There is nothing 'manly' about dozens of sweaty men gathering in a small room, watching other sweaty men in short shorts wrestle and grope each other in muddy fields, screaming at regular intervals and getting drunk. The way you react, you'd think what you were seeing was this;
Of course, that's not what you're seeing.
What you are actually seeing, is this:
Yes, that is a man, sticking his finger up another man's no-no place.
Yet, you seem just as excited about the latter, as the former. I think this says something about you. The whole damn lot of you, for all your collective views about 'masculinity', seem happy enough to suspend them for the duration of the footy season! Strange.

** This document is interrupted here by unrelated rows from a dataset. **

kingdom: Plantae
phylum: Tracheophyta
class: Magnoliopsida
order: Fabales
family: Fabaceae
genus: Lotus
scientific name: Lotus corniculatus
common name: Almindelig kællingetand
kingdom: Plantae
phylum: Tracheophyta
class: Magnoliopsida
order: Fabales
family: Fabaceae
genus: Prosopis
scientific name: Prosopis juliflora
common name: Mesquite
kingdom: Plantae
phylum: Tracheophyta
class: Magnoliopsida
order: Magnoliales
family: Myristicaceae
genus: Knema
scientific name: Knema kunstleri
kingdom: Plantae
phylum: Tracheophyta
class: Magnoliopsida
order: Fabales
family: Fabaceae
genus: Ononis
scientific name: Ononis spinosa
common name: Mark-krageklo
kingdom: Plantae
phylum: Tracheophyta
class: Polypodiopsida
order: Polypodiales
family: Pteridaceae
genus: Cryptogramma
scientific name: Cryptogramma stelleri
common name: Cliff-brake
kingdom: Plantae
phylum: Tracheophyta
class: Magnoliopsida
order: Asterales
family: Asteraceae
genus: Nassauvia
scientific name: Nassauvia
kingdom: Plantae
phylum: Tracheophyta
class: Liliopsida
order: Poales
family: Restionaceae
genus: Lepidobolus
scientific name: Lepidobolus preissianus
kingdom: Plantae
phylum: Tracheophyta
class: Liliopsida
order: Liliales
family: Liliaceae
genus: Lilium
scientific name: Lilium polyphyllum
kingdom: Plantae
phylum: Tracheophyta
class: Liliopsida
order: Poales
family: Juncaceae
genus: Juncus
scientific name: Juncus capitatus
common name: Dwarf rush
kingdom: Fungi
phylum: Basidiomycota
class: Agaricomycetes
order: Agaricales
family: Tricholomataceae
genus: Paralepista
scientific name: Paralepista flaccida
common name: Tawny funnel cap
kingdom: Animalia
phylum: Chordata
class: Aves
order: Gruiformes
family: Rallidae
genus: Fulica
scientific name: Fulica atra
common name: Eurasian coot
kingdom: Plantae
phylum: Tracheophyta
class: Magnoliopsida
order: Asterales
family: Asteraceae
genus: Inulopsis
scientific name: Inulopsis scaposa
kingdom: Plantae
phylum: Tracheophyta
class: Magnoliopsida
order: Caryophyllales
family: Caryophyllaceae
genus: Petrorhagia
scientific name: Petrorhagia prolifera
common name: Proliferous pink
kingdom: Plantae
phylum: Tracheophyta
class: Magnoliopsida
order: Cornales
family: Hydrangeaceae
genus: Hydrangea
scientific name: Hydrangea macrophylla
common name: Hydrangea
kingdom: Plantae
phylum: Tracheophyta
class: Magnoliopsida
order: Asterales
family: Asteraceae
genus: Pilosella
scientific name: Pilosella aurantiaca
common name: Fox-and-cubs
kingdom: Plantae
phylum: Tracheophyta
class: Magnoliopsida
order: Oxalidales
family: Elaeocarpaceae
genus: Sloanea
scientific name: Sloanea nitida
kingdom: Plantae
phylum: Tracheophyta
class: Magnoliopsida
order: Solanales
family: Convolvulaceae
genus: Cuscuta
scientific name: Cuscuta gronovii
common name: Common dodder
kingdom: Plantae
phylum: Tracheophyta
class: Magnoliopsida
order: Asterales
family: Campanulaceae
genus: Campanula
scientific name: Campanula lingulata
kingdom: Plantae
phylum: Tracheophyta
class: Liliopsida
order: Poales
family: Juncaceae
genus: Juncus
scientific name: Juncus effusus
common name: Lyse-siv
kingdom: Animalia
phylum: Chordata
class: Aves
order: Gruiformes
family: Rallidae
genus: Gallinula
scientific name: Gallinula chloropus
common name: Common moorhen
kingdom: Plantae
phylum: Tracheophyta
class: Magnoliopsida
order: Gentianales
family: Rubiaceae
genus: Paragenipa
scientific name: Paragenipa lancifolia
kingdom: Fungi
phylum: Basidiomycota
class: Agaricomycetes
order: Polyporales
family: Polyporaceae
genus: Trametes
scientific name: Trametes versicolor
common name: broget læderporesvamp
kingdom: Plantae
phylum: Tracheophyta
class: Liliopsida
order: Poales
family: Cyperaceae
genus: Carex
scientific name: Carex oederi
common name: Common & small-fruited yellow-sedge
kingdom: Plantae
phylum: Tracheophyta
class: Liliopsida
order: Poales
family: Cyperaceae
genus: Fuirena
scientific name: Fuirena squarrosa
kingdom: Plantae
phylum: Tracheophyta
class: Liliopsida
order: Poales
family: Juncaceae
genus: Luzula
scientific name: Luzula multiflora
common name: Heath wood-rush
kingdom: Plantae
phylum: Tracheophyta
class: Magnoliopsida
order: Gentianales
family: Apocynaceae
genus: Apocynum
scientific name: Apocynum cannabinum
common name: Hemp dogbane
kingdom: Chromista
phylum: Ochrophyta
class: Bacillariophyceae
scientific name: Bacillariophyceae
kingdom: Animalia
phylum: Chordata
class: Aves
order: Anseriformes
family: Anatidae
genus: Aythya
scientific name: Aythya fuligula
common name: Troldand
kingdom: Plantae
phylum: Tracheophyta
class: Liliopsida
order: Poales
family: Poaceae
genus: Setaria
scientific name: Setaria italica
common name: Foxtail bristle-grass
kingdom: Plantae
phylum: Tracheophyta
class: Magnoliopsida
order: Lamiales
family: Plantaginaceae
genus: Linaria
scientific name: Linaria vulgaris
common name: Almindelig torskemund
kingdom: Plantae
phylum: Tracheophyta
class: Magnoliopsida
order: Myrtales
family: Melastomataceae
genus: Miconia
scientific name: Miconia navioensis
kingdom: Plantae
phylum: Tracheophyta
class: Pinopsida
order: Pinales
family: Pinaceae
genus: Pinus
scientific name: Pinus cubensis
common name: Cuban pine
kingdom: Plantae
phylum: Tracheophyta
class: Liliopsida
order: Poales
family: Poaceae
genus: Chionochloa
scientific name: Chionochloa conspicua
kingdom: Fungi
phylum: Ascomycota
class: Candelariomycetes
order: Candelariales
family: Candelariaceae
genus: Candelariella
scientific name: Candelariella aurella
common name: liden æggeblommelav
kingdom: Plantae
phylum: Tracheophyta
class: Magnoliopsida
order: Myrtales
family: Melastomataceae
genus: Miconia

That's just the philosophical side of things. Practically, you'd be nuts to go out into the city centre, or anywhere, really, during football/rugby season. Giggly groups of men will approach you and demand to know what 'team you go for'. If you look puzzled, you are met with jeers and snorts of derision. If you say you don't follow the game, you are met with audible gasps of shock and they sneer as they hastily depart, as though disinterest in their game is contagious, leaving you there to look alone and abandoned.
But if you've been terribly unwise and tried to pick a side, there can be no saving you. If you've picked well, they will howl in triumph, clap you altogether too hard on the back, and insist you join them for three rounds of shitty beer, politely leaving out that you will probably be gang-raped later. Declination of their overenthusiastic offer will be taken as a grave insult, so you'd better have some mace handy.
If you've been unfortunate and picked badly, you could reasonably expect a punch in the face, depending on how drunk the gaggle currently is.
Apart from the haranguing, we all know what happens to men when they coalesce in groups, especially when they've been drinking. It gets ugly. It gets undignified, it gets piteous and sometimes it gets dangerous. So of course, they fall upon the footy season with unreserved glee!
It's absolutely nuts. Akin to the teenage-girl hype regarding Twilight, except this insanity has been going on for much longer.
I laugh and point as the same men who snigger contemptuously at twilight fans turn into rabid, foaming-at-the-mouth crazies the moment football season is upon us.